5 reasons why we don’t write a Will.

People in Northern Ireland usually fall into one of three groups when it comes to Will-writing.

“I’ve made my Will.”

“I’m thinking about making my Will.”

“Gosh, I didn’t even know I needed a Will.”

Don’t worry if you fall into one of the two latter groups. You are not alone!

Will writing in Northern Ireland is amongst the lowest in the UK. With only 20% of people in Northern Ireland having an up to date Will.

Here are just a few of the reasons we commonly hear from people as to why they haven’t yet written their Will (and our comments on why you should make it a priority):

1. I don’t have any money to leave 

You don’t have to have a huge estate to write a Will. Anyone who owns property or has children should write a Will. It is the only way to ensure your wishes are met should you die. 

It can also save your family and friends from unnecessary expense and stress.

2. I don’t want to talk about dying 

As a society, we tend to shy away from talking about death and bereavement. But, it’s important to remember that talking about death doesn’t make it happen.

In fact, most people report feeling a sense of calm and well-being after writing their Will.

3. It’s too expensive 

The cost of writing your Will will depend on a couple of different factors for example if you are divorced, have a dependent with a learning difficulty or own property overseas. 

Your solicitor can advise you on the most suitable Will for your situation. However, a simple Will can start at £150 with a more complex Will costing up to £300.  

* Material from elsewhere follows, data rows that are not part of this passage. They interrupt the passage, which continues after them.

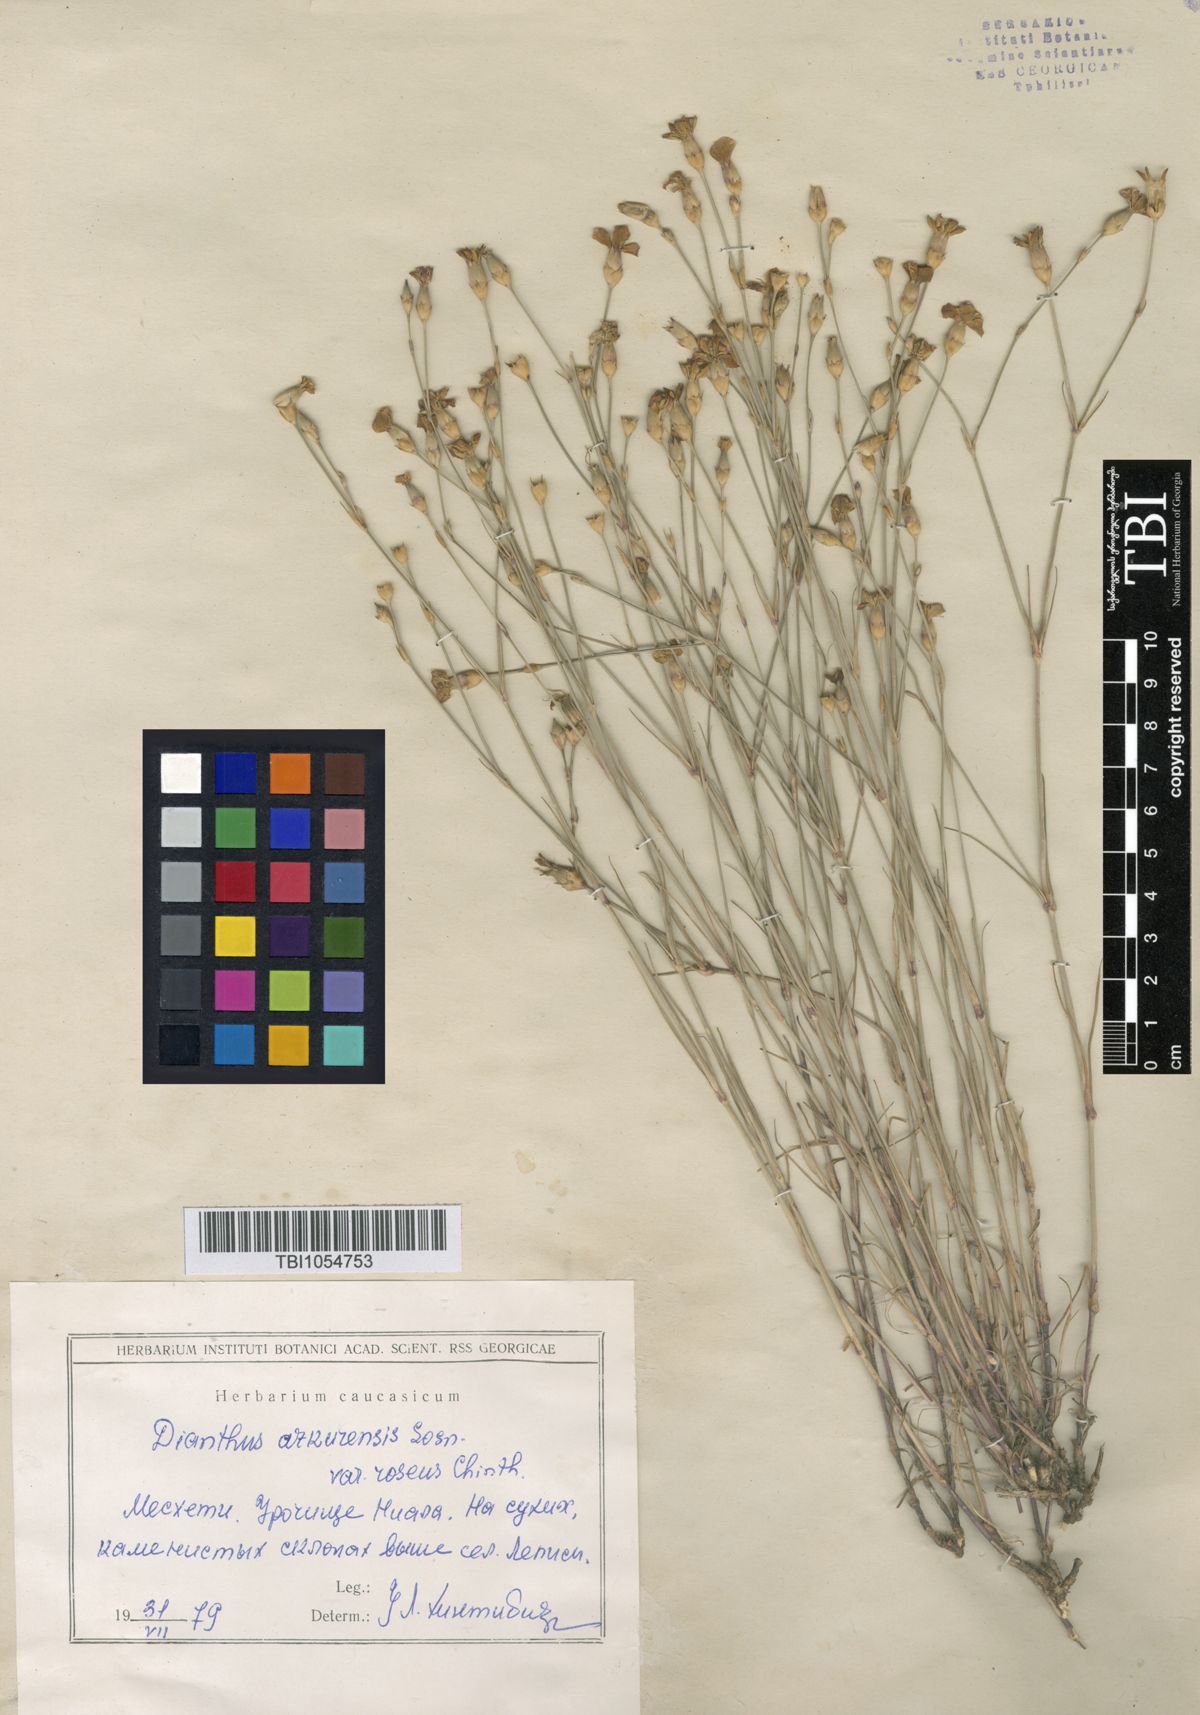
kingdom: Plantae
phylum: Tracheophyta
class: Magnoliopsida
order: Caryophyllales
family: Caryophyllaceae
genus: Dianthus
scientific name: Dianthus
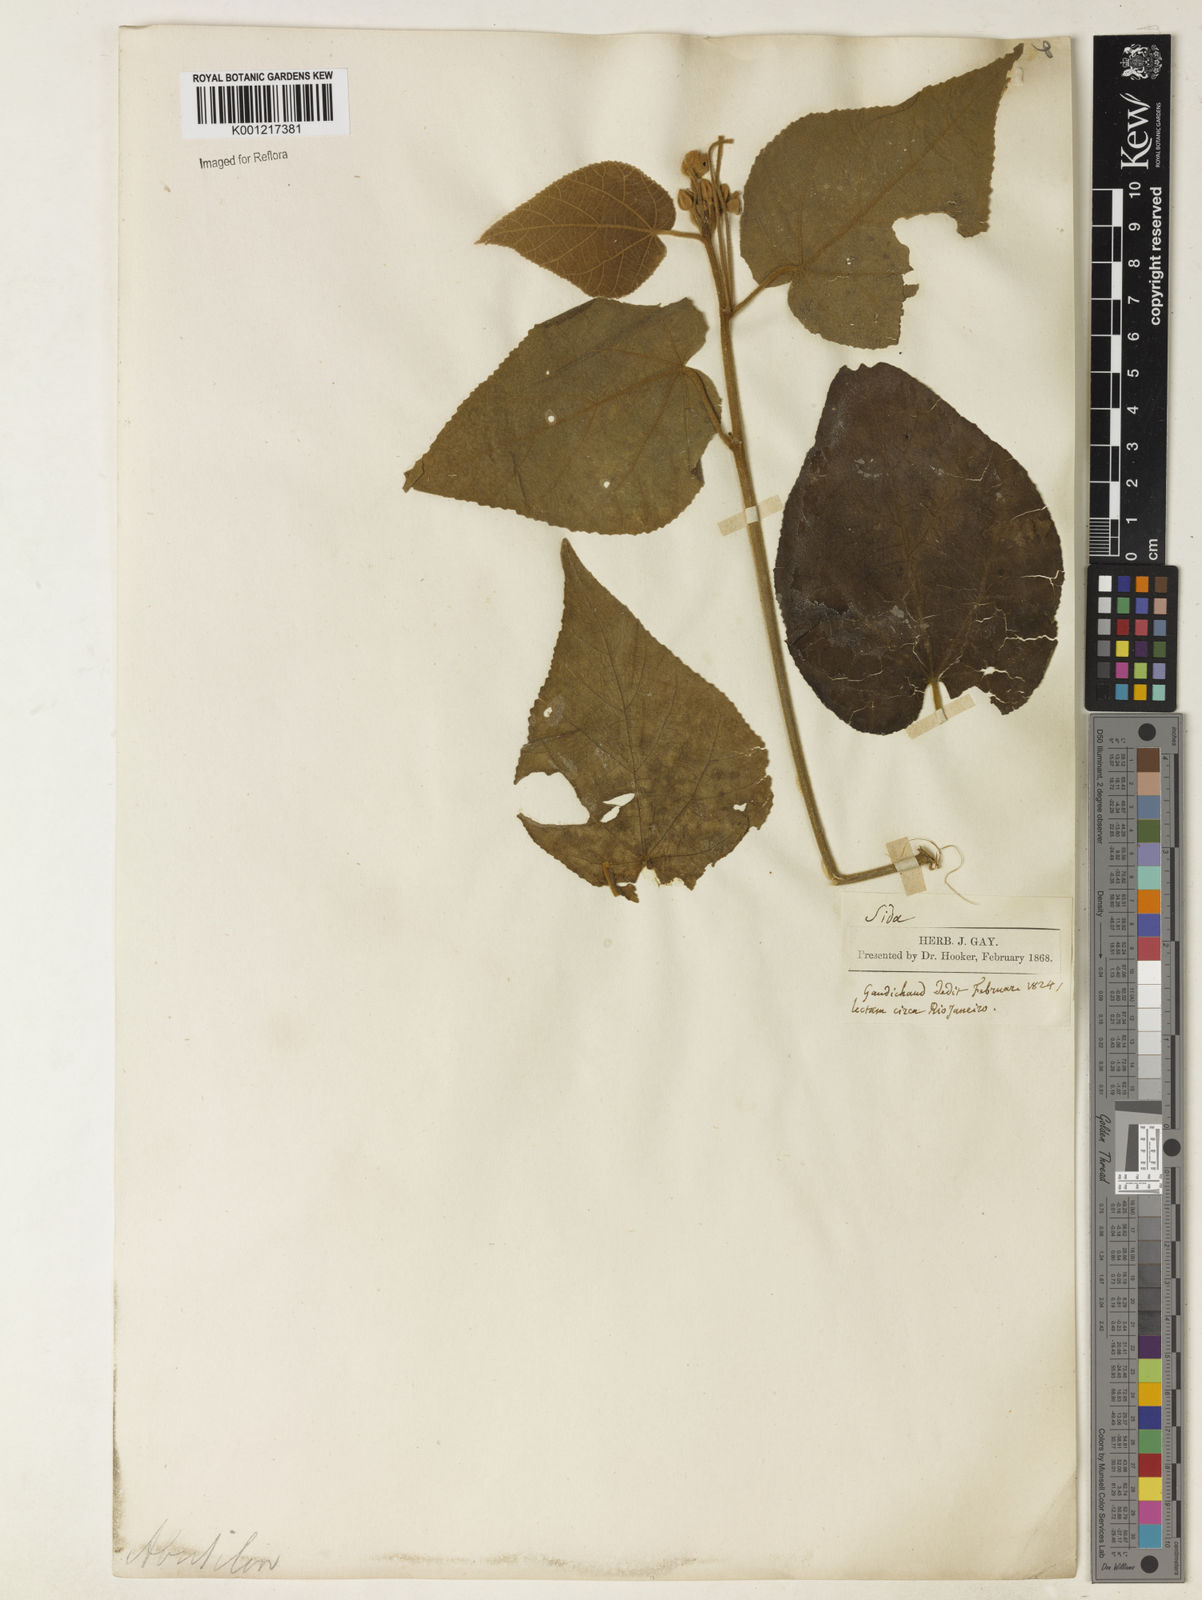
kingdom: Plantae
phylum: Tracheophyta
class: Magnoliopsida
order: Malvales
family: Malvaceae
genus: Abutilon
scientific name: Abutilon
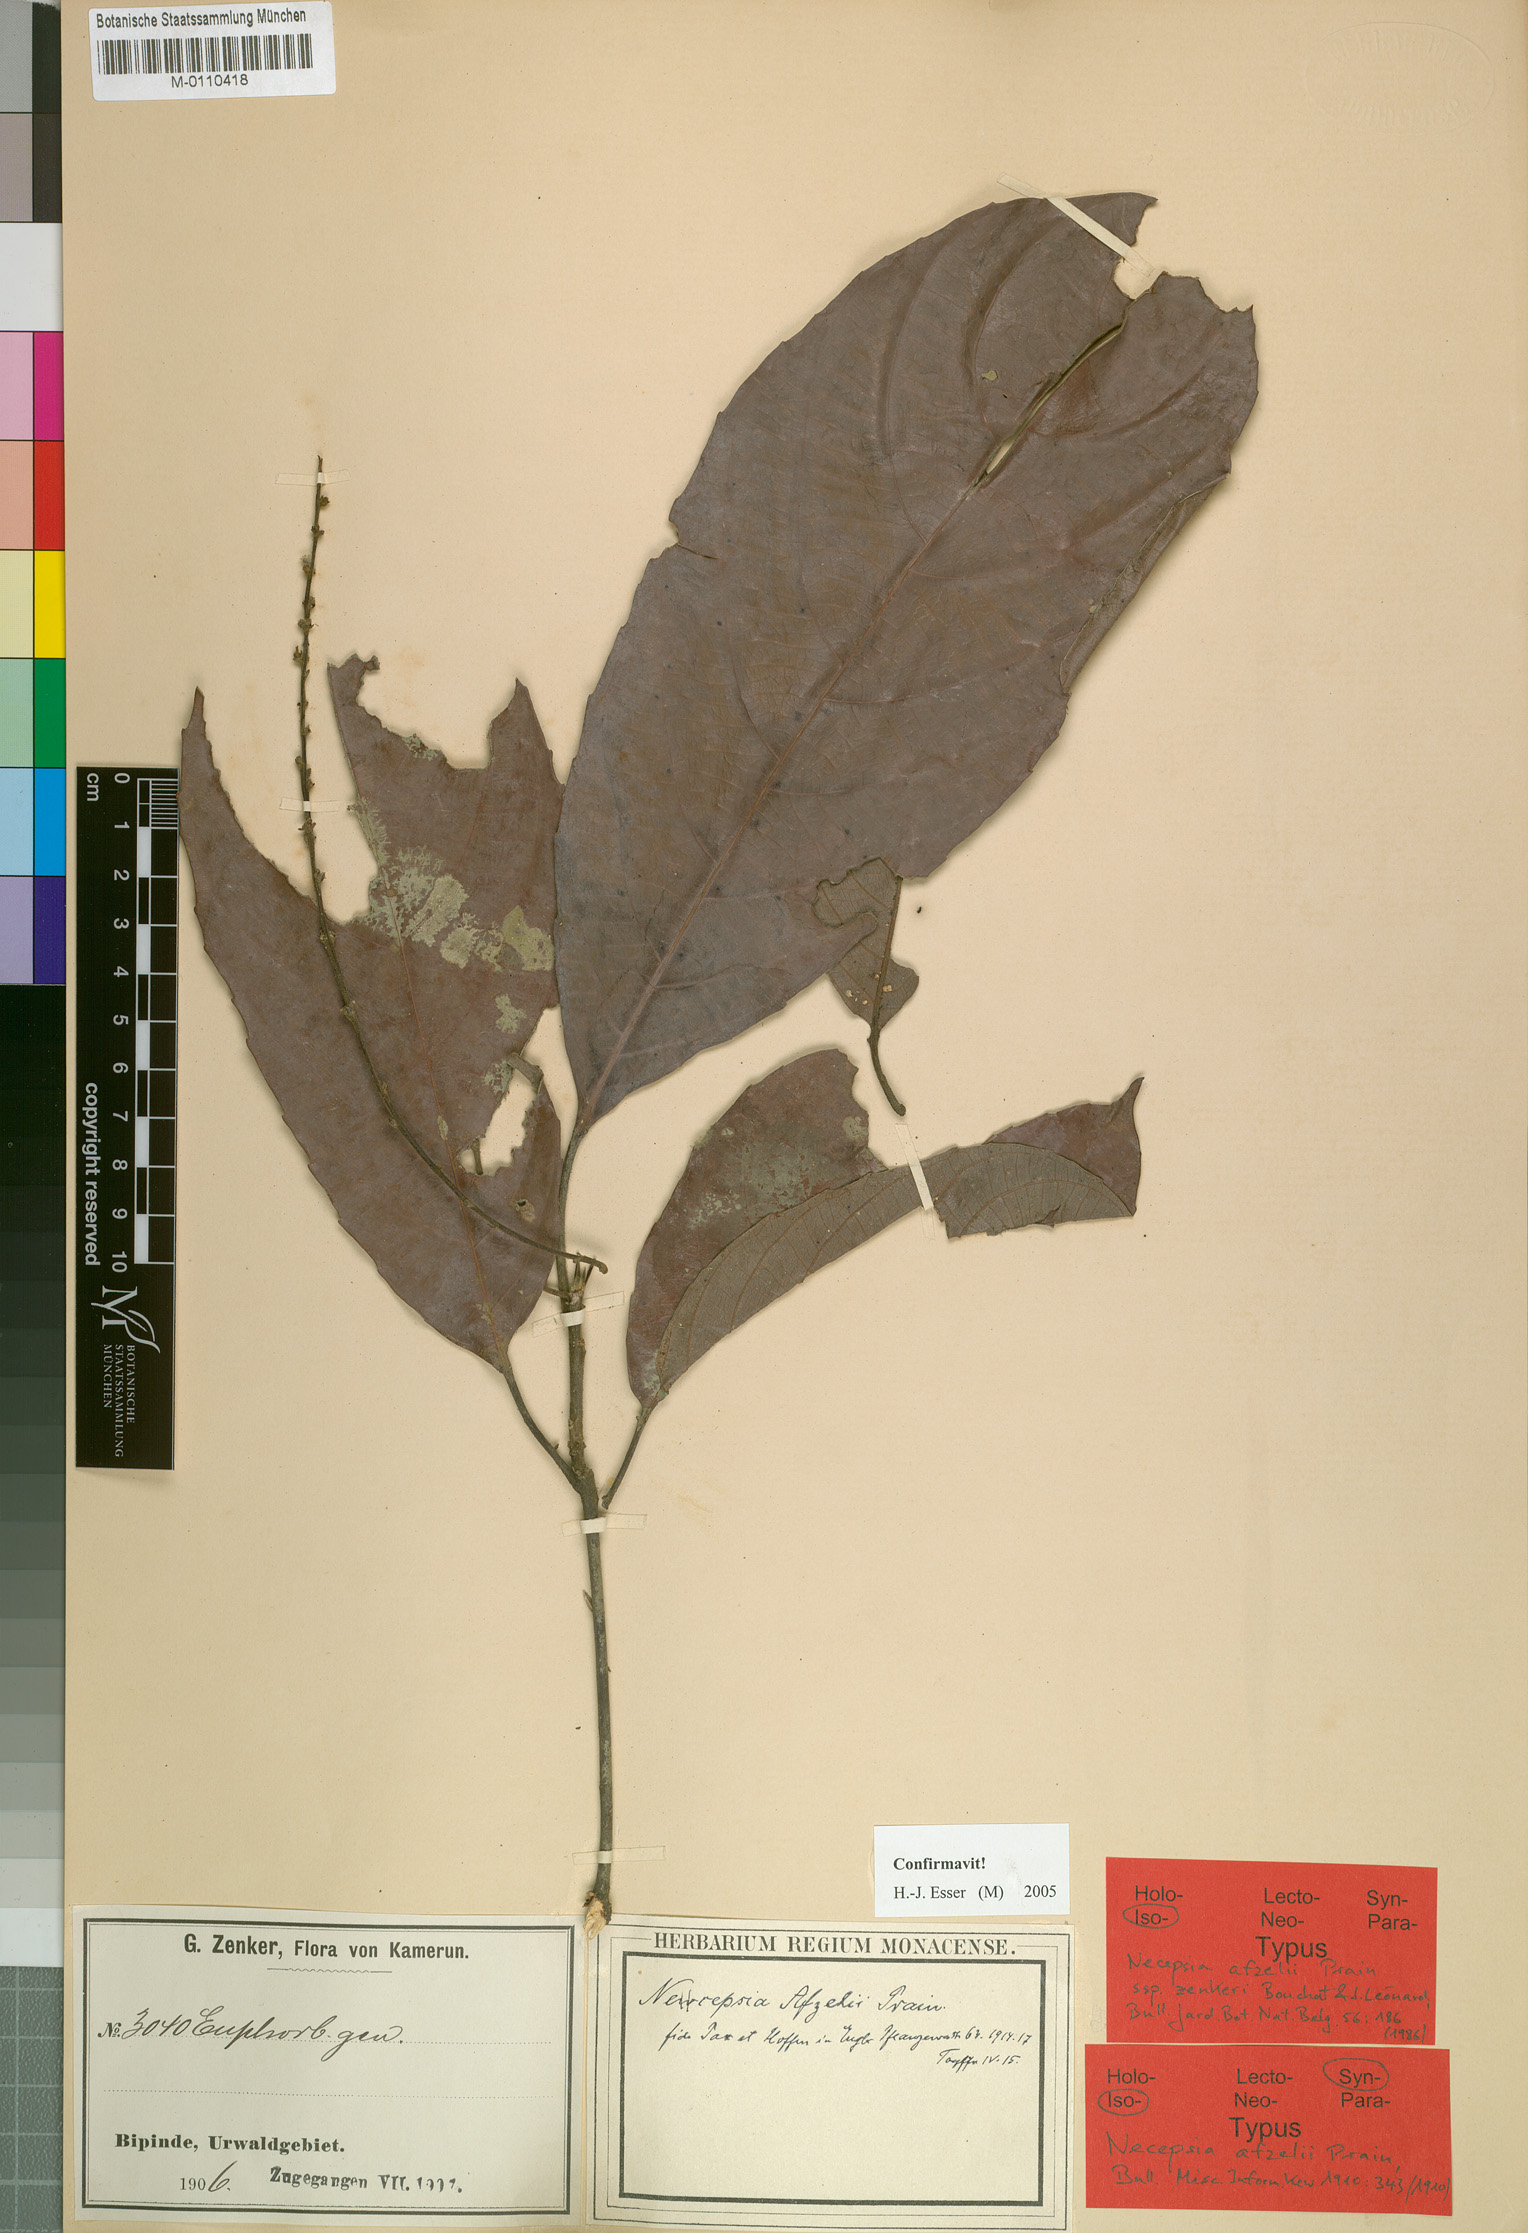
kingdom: Plantae
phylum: Tracheophyta
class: Magnoliopsida
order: Malpighiales
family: Euphorbiaceae
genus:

This relatively small amount can ensure peace of mind for you, can make it easier for your family in the long term and could also reduce the amount of inheritance tax paid on your estate.

4. I don’t know where to start

Finding your way here means you have started so well done.

Next step is to find a solicitor. You can use the search function on The Law Society website to select a solicitor who specialises in preparing Wills.

We would also encourage you to talk to your family and friends about your plans. They might also have recommendations for a solicitor.

5. I don’t really know why I would need a Will

Without a Will, everything that you own will be shared in a way defined by law. This might not be what you want. It will also make it easier and less stressful for your family to sort everything out.

It could potentially reduce the amount of Inheritance Tax payable on the value of your property and any money you leave behind.

It is very important if you have children or family who depend on you financially.

A Will is also necessary if you’d like to leave something to someone outside your family or leave a gift to a charity or cause close to your heart.

If you’re still reading, it’s safe to say you’re now in the second group of people – “I’m thinking about making my Will.”

Now go grab a pen and make a plan and very soon you’ll be able to say – “I’ve made my Will.”